§ CUPLIKAN HALAMAN:
_____

02 March 2014

Movie Review: Non-Stop (2014)


Selalu ada nilai positif dan negatif dari sebuah film action thriller yang mengambil setting pesawat terbang. Riskan mungkin lebih tepatnya, karena dengan ruang gerak yang terbatas cerita harus mampu memanfaatkan dengan cermat setiap kesempatan yang ia miliki untuk mempermainkan penontonnya dengan misteri dari sebuah pertanyaan yang tentu saja selalu menjadi sajian utama. United 93 dan Red Eye pernah tampil memikat di kategori ini, namun ada pula yang akhirnya jatuh pada proses menunggu tanpa sensasi seperti Snakes on a Plane dan juga Flightplan. Ruang sempit, antara impresif atau justru super konyol. Non-Stop, you got mystery-thriller sensation, you got fooled.  

Bill Marks (Liam Neeson), seorang U.S. federal air marshal, sedang berada pada stage dimana kehidupannya sangat berantakan, dari anak perempuannya yang meninggal dunia karena kanker, perceraian dengan sang istri, hingga masalah pada rasa takut ketika berada didalam pesawat, hal yang tampak lucu bagi seorang wanita bernama Jen Summers (Julianne Moore) yang akhirnya duduk disebelah Bill setelah bertukar tempat dengan pria bernama Zack White (Nate Parker), pada penerbangan non-stop dari New York menuju London. Namun masalah ternyata belum mau menjauh dari Bill.

Disaat mereka sedang berada diatas lautan Atlantik, Bill menerima sebuah pesan teks yang meminta ia untuk melakukan transfer uang sebesar $ 150 juta dengan ancaman akan jatuh korban dalam tempo waktu setiap 20 menit. Bill memberitahukan hal tersebut kepada rekannya yang juga berada didalam pesawat, Jack Hammond (Anson Mount), kepala pramugari bernama Nancy (Michelle Dockery), dan juga pilot pesawat. Mereka menganggap itu adalah sebuah tindakan iseng, namun yang menjadi masalah korban pertama jatuh, dan sang pelaku tahu semua informasi pribadi Bill, awal mula munculnya kekacauan didalam pesawat.


Plot hole menjadi masalah utama film ini. Sangat banyak red herring disini, dari orang yang meminta lighter, menawarkan obat tetes mata, orang yang menghalangi jalan, wanita yang ingin bertukar bangku, seorang muslim, gadis kecil, hingga pria yang mengaku sebagai NYPD.  Sejak awal ia sudah melemparkan banyak opsi yang disengaja untuk menimbulkan ambiguitas dengan mengandalkan pertarungan antara rasa ragu dan feeling dalam menebak pelaku. Ya, menebak pelaku, karena ini justru lebih terasa seperti undian lotere dimana anda diminta menebak siapa pelakunya, dan jika benar hanya karena anda beruntung, bukannya membangun uraian dari sebuah proses mencari pelaku utama dengan disertai sebuah penjelasan yang mumpuni.

_____

§ INFORMASI TERSEDIA:
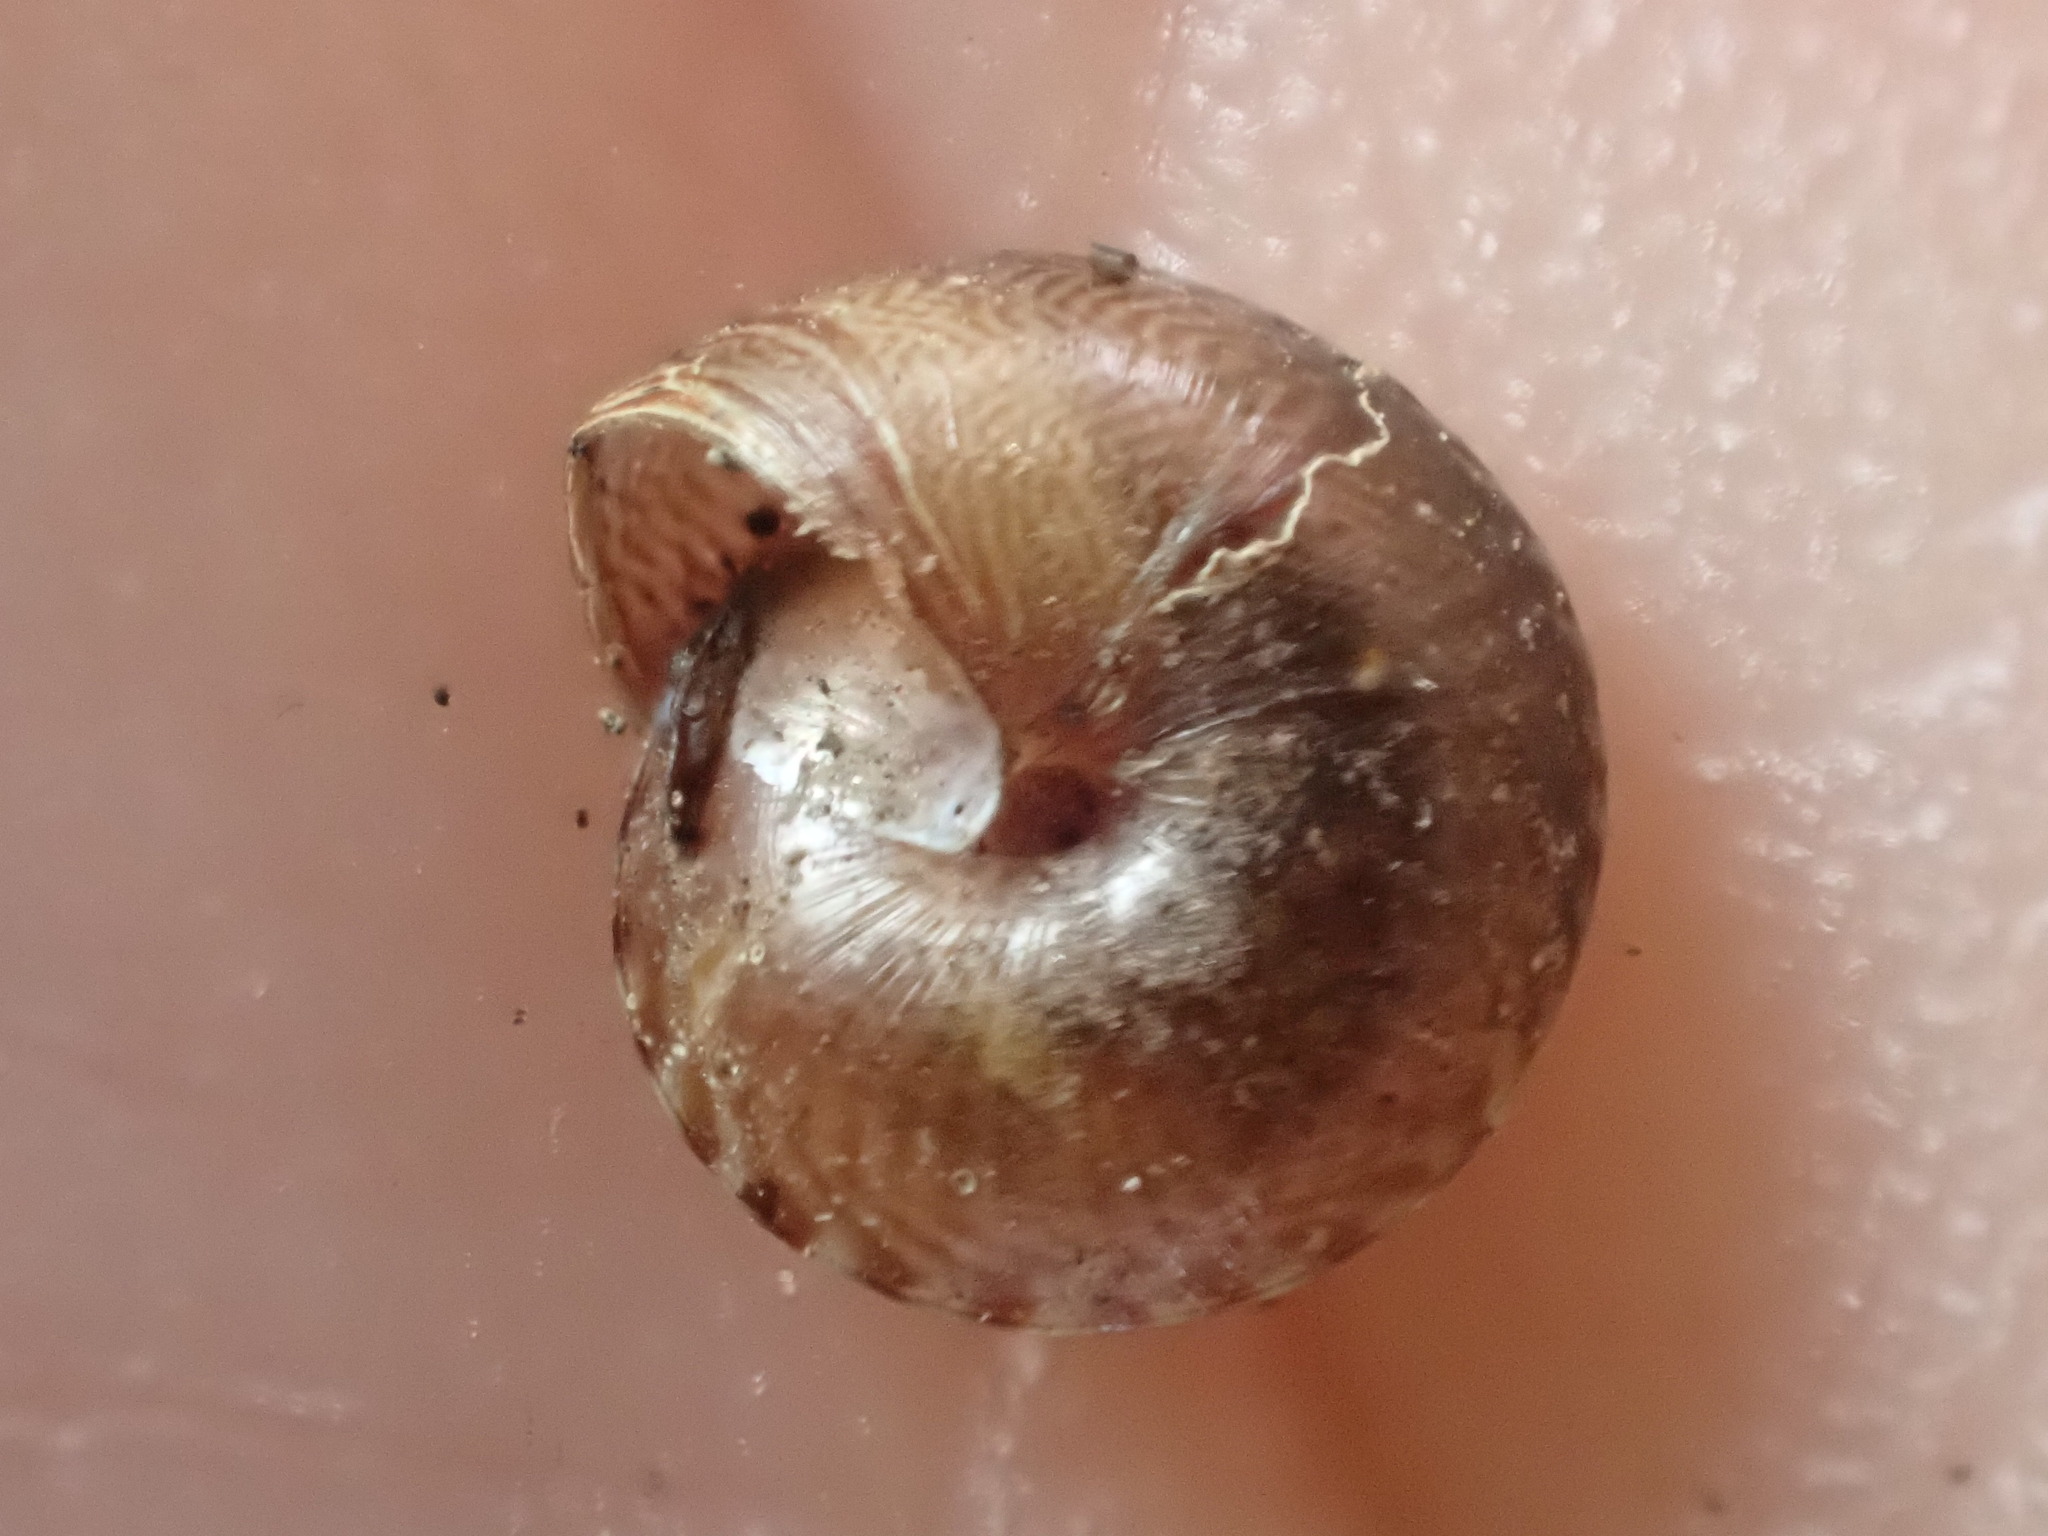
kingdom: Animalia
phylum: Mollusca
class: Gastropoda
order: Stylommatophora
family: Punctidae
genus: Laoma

_____

§ ISI TUGAS:
Bisakah Anda melanjutkan ulasan film Non-Stop di atas, dimulai tepat setelah kalimat terakhirnya?

§ JAWABAN LATIHAN:
Sederhananya Non-Stop adalah film yang tidak memberikan rasa hormat kepada penontonnya. Bukan berarti mengharapkan sesuatu yang cerdas, ini popcorn movie, hal bodoh tentu saja harus di maklumi. Namun dibalik itu ada limit pada toleransi, dan Non-Stop sedikit melewati batasan tersebut. John W. Richardson, Chris Roach, dan Ryan Engle mungkin merangkai cerita ini tanpa wajah yang serius, seperti tidak berupaya merangkai sebuah struktur dengan materi bodoh yang dapat dimaklumi namun memiliki konklusi yang mumpuni, dan lebih memilih memasukkan berbagai hal yang mereka anggap menarik dengan sesuka hati untuk mengisi kekosongan ruang cerita dibalik tekanan tunggal yang mereka ciptakan pada batas waktu 20 menit itu, hal utama yang sukses memberikan sensasi menarik dan menjaga cerita terus hidup.

Nah, ini dia alasan mengapa Non-Stop pada akhirnya mampu berada pada level cukup memuaskan, sensasi. Bagi saja kisah ini menjadi tiga babak, dan dua babak awal harus diakui kita seperti ikut terjebak dalam ruang sempit berupa kabin pesawat itu. Memang feel ketegangan yang diberikan tidak besar, namun Jaume Collet-Serra paham betul cara untuk terus mencuri atensi penontonnya. Sejak mengenalnya lewat film Orphan, dan kemudian disusul Unknown, tidak peduli seberapa dangkal materi yang ia berikan dan rasa kesal diakhir cerita, selalu ada sedikit rasa puas yang diperoleh. Kali ini ia berhasil menyuntikkan cita rasa modern yang dinamis pada teknik mengambil gambar, yang kemudian dipadukan bersama pilihan untuk menampilkan percakapan pesan dengan teks grafis pada layar.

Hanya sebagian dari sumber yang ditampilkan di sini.